Nina Morris of morrisjones & co advertising agency says Deepak Chopra's The Deeper Wound changed her life forever. The second half of the book contains "A Hundred Days of Healing", with daily affirmations, exercises and insights. Morris thought it a great way to start each day, finished her one hundred days, and began again. "Five years later it remains a part of my morning routine and the sutras shift my attention from the external to the inner world." The guiding thoughts keep her aware of "the big picture, where ego has no place".
Clem Sunter, future scenarios guru, puts Charles Dickens' The Pickwick Papers, published in 1836, at the top of his hit parade, "because it shows that human nature never changes.

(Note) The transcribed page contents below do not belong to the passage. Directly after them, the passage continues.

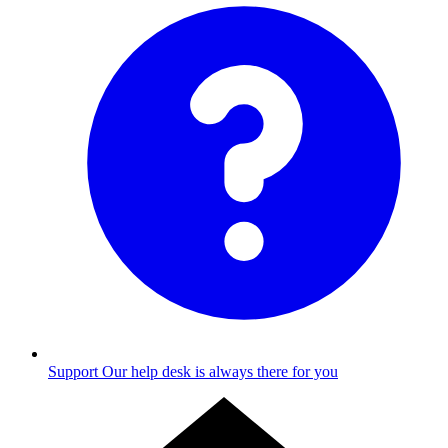
Support
Our help desk is always there for you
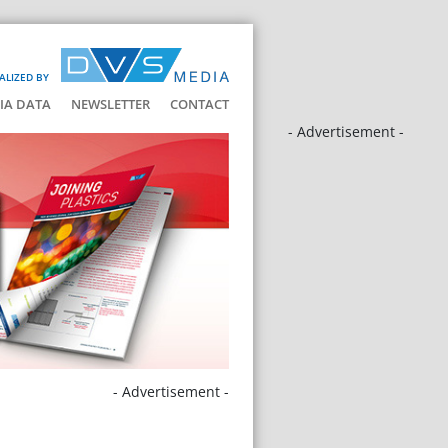
ALIZED BY
IA DATA
NEWSLETTER
CONTACT
- Advertisement -
- Advertisement -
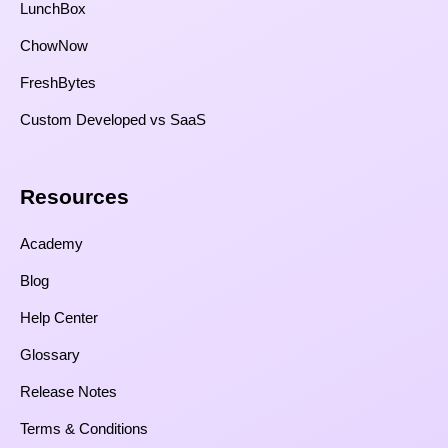
LunchBox
ChowNow
FreshBytes
Custom Developed vs SaaS​
Resources​
Academy
Blog
Help Center
Glossary
Release Notes
Terms & Conditions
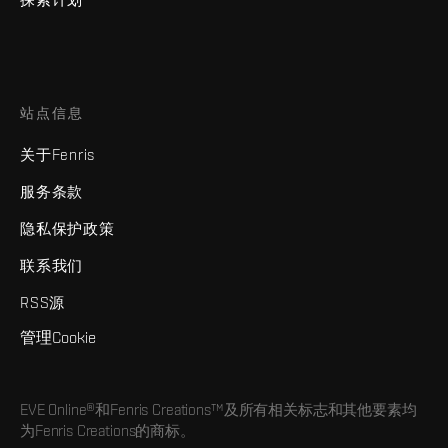
站点信息
关于Fenris
服务条款
隐私保护政策
联系我们
RSS源
管理Cookie
EVE Online®和Fenris Creations™及所有相关标志和其他要素均
为Fenris Creations的商标。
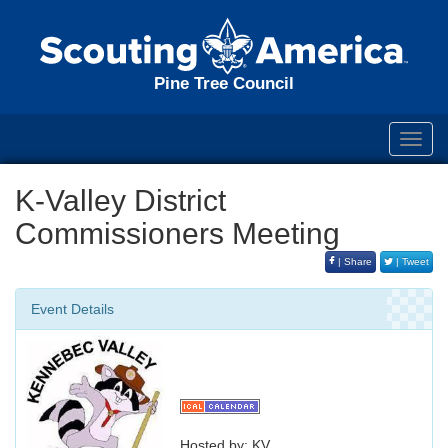
Pine Tree Council
Toggl
navig
K-Valley District
Commissioners Meeting
| Share
| Tweet
Event Details
Hosted by: KV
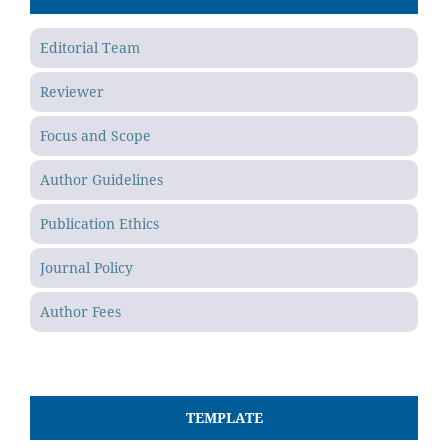
Editorial Team
Reviewer
Focus and Scope
Author Guidelines
Publication Ethics
Journal Policy
Author Fees
TEMPLATE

The characters today are the same as they were back then. It's extraordinary when you realise Dickens was only 24 when he wrote it."
A Treatise of Human Nature by David Hume, whom Sunter regards as the greatest British philosopher ever, was published in 1740. "He said you should never believe anything unless it's based on experience. Reason is the slave of passion and when people get emotional it starts bending their reasoning," says Sunter, who read the book when he was 19 and at Oxford University. "It's set my tone ever since, which is to always ask for empirical evidence."

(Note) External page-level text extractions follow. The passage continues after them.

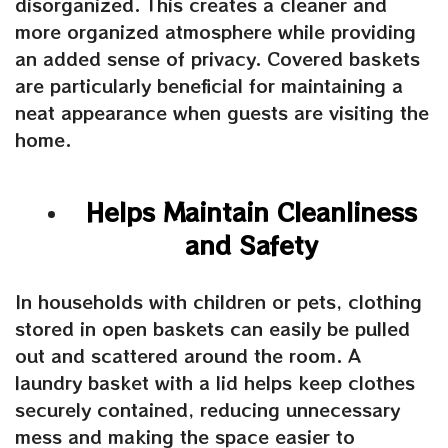
disorganized. This creates a cleaner and
more organized atmosphere while providing
an added sense of privacy. Covered baskets
are particularly beneficial for maintaining a
neat appearance when guests are visiting the
home.
Helps Maintain Cleanliness
and Safety
In households with children or pets, clothing
stored in open baskets can easily be pulled
out and scattered around the room.
A
laundry basket with
a
lid
helps keep clothes
securely contained, reducing unnecessary
mess and making the space easier to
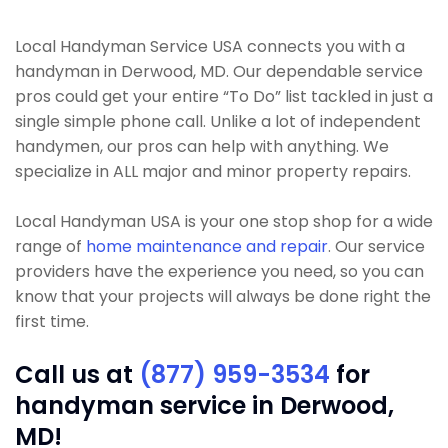
Local Handyman Service USA connects you with a
handyman in Derwood, MD. Our dependable service
pros could get your entire “To Do” list tackled in just a
single simple phone call. Unlike a lot of independent
handymen, our pros can help with anything. We
specialize in ALL major and minor property repairs.
Local Handyman USA is your one stop shop for a wide
range of
home maintenance and repair
. Our service
providers have the experience you need, so you can
know that your projects will always be done right the
first time.
Call us at
(877) 959-3534
for
handyman service in Derwood,
MD!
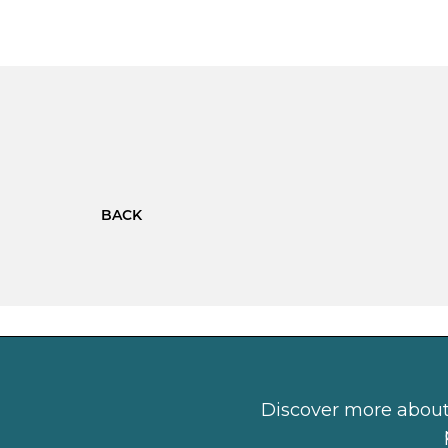
BACK
Discover more about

David Kau, stand-up comedian and communications specialist, says his love of books was fuelled by his grandmother, whose little Soweto house was always filled with comics. The book that's left vivid and lasting images with him is Bryce Courtenay's The Power of One, a coming-of-age story of a young white boy and the obstacles he faces in a country rife with racial discrimination and hatred. At a young age he learns to box out of a desire to defend himself. "It's a powerful story about a strong individual's journey and of overcoming challenges."
Allan Heyl - ambassador for Primedia's anti crime initiative, Crime Line - spent 27 years in prison for his role in the Stander gang's crimes. Heyl says Man's Search for Meaning by concentration camp inmate Viktor Frankl inspired him when his morale was at its lowest. "It made me acutely aware there are always others who have coped with situations far worse than our own."
Books Heyl read in jail literally changed his life. "Henri Charriere's Papillon acknowledged that, in spite of being wrongly imprisoned for a crime he didn't commit, Papillon was guilty of the ultimate crime - having led a wasted and meaningless life."
Applying the techniques in Creative Visualization by Shakti Gawain, best-selling author and internationally renowned teacher of consciousness, enabled Heyl to transform himself from, "a wretched, dysfunctional personality, and to emerge from a lifelong mental imprisonment. I had been my own worst enemy for half my life."
Dawn Marole, human resources executive at African Bank, has two favourite books. The Fifth Discipline: The Art and Practice of the Learning Organization by Peter M Senge, director of the Center for Organizational Learning at MIT's Sloan School of Management, resonates with her. "Deep down, human beings are all learners and any team can learn how to produce extraordinary results. Peter's tools are powerful, especially the concept of personal mastery."
In Synchronicity - The Inner Path of Leadership, Joseph Jaworski expounds his belief about true leaders making a fundamental choice to serve "Life". "This choice creates leaders like Gandhi and Martin Luther King. The book made me realise we all have the capacity to make an impact on life."
Neil Jacobsohn, CEO of FutureWorld SA, says: "I was stirred and challenged by FutureWorld founder Wolfgang Grulke's Ten Lessons from the Future." Jacobsohn was in management at a major media company, "and tried really hard to plan strategy by thinking into the future and then looking back'."
He enjoys fantasy and Stephen Donaldson's trilogy The Chronicles of Thomas Covenant, the Unbeliever is a favourite, along with Mervyn Peake's Gormenghast trilogy. "Both sets moved me in terms of language and the ability to paint a picture. I have reread them, often finding another nugget each time I do."